Clearly, an execution to $\texttt{someFunction}$ which expects a $\texttt{Mammal}$ return type will miss out on the $\texttt{furColor}$ attribute.

Inputs

Again, let’s trial and error.

$$ \begin{align*} &\texttt{Human} \rightarrow \texttt{Mammal functionValue}=\ldots\newline &\cancel{\texttt{Mammal} \rightarrow \texttt{Mammal someFunction = functionValue}} \end{align*} $$

Clearly, whatever we provide as input must be able to do whatever $\texttt{someFunction}$ requires of it.
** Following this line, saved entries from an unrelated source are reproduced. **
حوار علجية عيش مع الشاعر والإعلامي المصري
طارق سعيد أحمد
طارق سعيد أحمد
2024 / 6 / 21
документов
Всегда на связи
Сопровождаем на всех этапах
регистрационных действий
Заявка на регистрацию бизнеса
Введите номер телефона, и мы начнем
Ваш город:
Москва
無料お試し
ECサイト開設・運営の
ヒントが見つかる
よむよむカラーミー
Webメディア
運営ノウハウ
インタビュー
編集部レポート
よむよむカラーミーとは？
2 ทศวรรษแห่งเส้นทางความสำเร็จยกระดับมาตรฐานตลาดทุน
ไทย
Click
If we provide $\texttt{Mammal}$, $\texttt{functionValue}$ expects a $\texttt{Human}$ which might use attributes like $\texttt{occupation}$ which aren’t present in $\texttt{Mammal}$.
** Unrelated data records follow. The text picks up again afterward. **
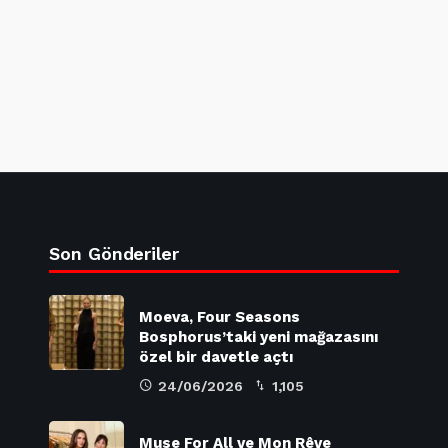
Son Gönderiler
Moeva, Four Seasons
Bosphorus’taki yeni mağazasını
özel bir davetle açtı
24/06/2026
1,105
Muse For All ve Mon Rêve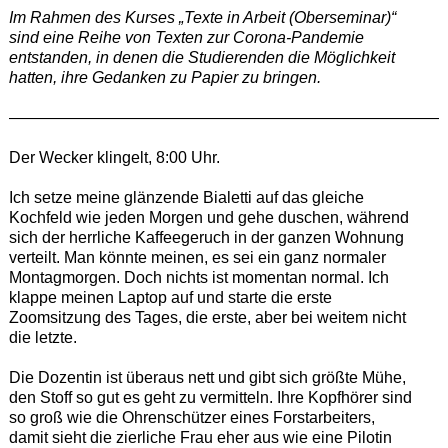
Im Rahmen des Kurses „Texte in Arbeit (Oberseminar)“
sind eine Reihe von Texten zur Corona-Pandemie
entstanden, in denen die Studierenden die Möglichkeit
hatten, ihre Gedanken zu Papier zu bringen.
———————————————————————————
Der Wecker klingelt, 8:00 Uhr.
Ich setze meine glänzende Bialetti auf das gleiche
Kochfeld wie jeden Morgen und gehe duschen, während
sich der herrliche Kaffeegeruch in der ganzen Wohnung
verteilt. Man könnte meinen, es sei ein ganz normaler
Montagmorgen. Doch nichts ist momentan normal. Ich
klappe meinen Laptop auf und starte die erste
Zoomsitzung des Tages, die erste, aber bei weitem nicht
die letzte.
Die Dozentin ist überaus nett und gibt sich größte Mühe,
den Stoff so gut es geht zu vermitteln. Ihre Kopfhörer sind
so groß wie die Ohrenschützer eines Forstarbeiters,
damit sieht die zierliche Frau eher aus wie eine Pilotin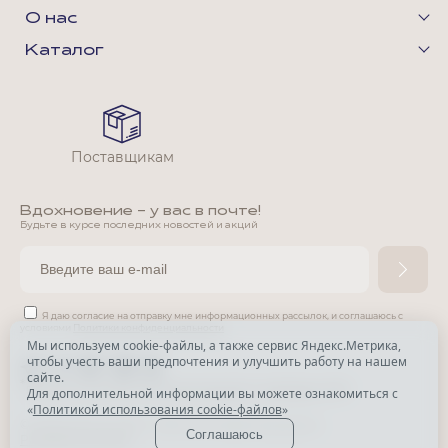
О нас
Каталог
Поставщикам
Вдохновение - у вас в почте!
Будьте в курсе последних новостей и акций
Я даю согласие на отправку мне информационных рассылок,
и соглашаюсь с
условиями
Политики конфиденциальности
Мы используем cookie-файлы, а также сервис Яндекс.Метрика,
чтобы учесть ваши предпочтения и улучшить работу на нашем
*
сайте.
*
Признана экстремистской организацией и запрещена в РФ.
Для дополнительной информации вы можете ознакомиться с
«
Политикой использования cookie-файлов
»
© Park Avenue, 2015 - 2026. Все права защищены
Соглашаюсь
Разработка сайта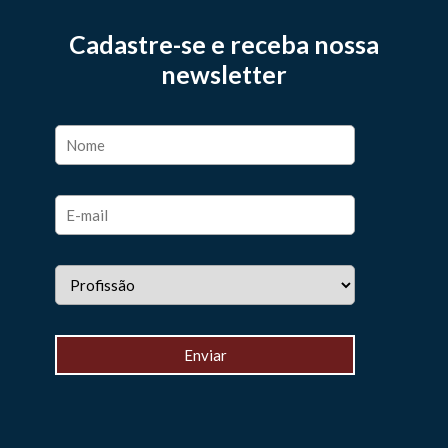
Cadastre-se e receba nossa
newsletter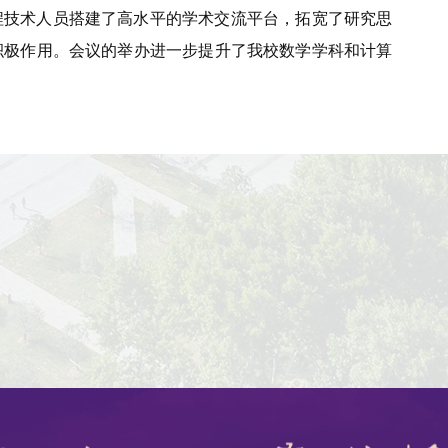
程技术人员搭建了高水平的学术交流平台，拓宽了研究思
积极作用。会议的举办进一步提升了我校数学学科和计算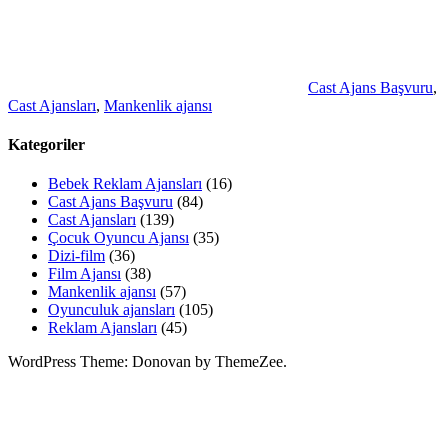
Cast Ajans Başvuru
,
Cast Ajansları
,
Mankenlik ajansı
Kategoriler
Bebek Reklam Ajansları
(16)
Cast Ajans Başvuru
(84)
Cast Ajansları
(139)
Çocuk Oyuncu Ajansı
(35)
Dizi-film
(36)
Film Ajansı
(38)
Mankenlik ajansı
(57)
Oyunculuk ajansları
(105)
Reklam Ajansları
(45)
WordPress Theme: Donovan by ThemeZee.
$$ \begin{align*} &\texttt{Animal} \rightarrow \texttt{Mammal functionValue}=\ldots\newline &\texttt{Mammal} \rightarrow \texttt{Mammal someFunction = functionValue} \end{align*} $$

Providing $\texttt{someFunction}$ with an input that can do at least what $\texttt{Mammal}$ can do will allow it to safely be used as input to its value, $\texttt{functionValue}$.

$$\texttt{expectedInput} <: \texttt{actualInput}$$

Putting it All Together

It’s a little counterintuitive, but the inputs and outputs of a function subtype have opposite directionality (as we saw above).

$$ \begin{align*} &\texttt{Animal} \rightarrow \texttt{Human functionValue}=\ldots\newline &\texttt{Mammal} \rightarrow \texttt{Mammal someFunction = functionValue} \end{align*} $$

$$\begin{align*} \texttt{I}&\texttt{’} <:\texttt{I}\newline &\texttt{O} <:\texttt{O’}\newline &\implies\newline \texttt{I}\rightarrow\medspace&\texttt{O} <: \texttt{I’}\rightarrow\texttt{O’} \end{align*}$$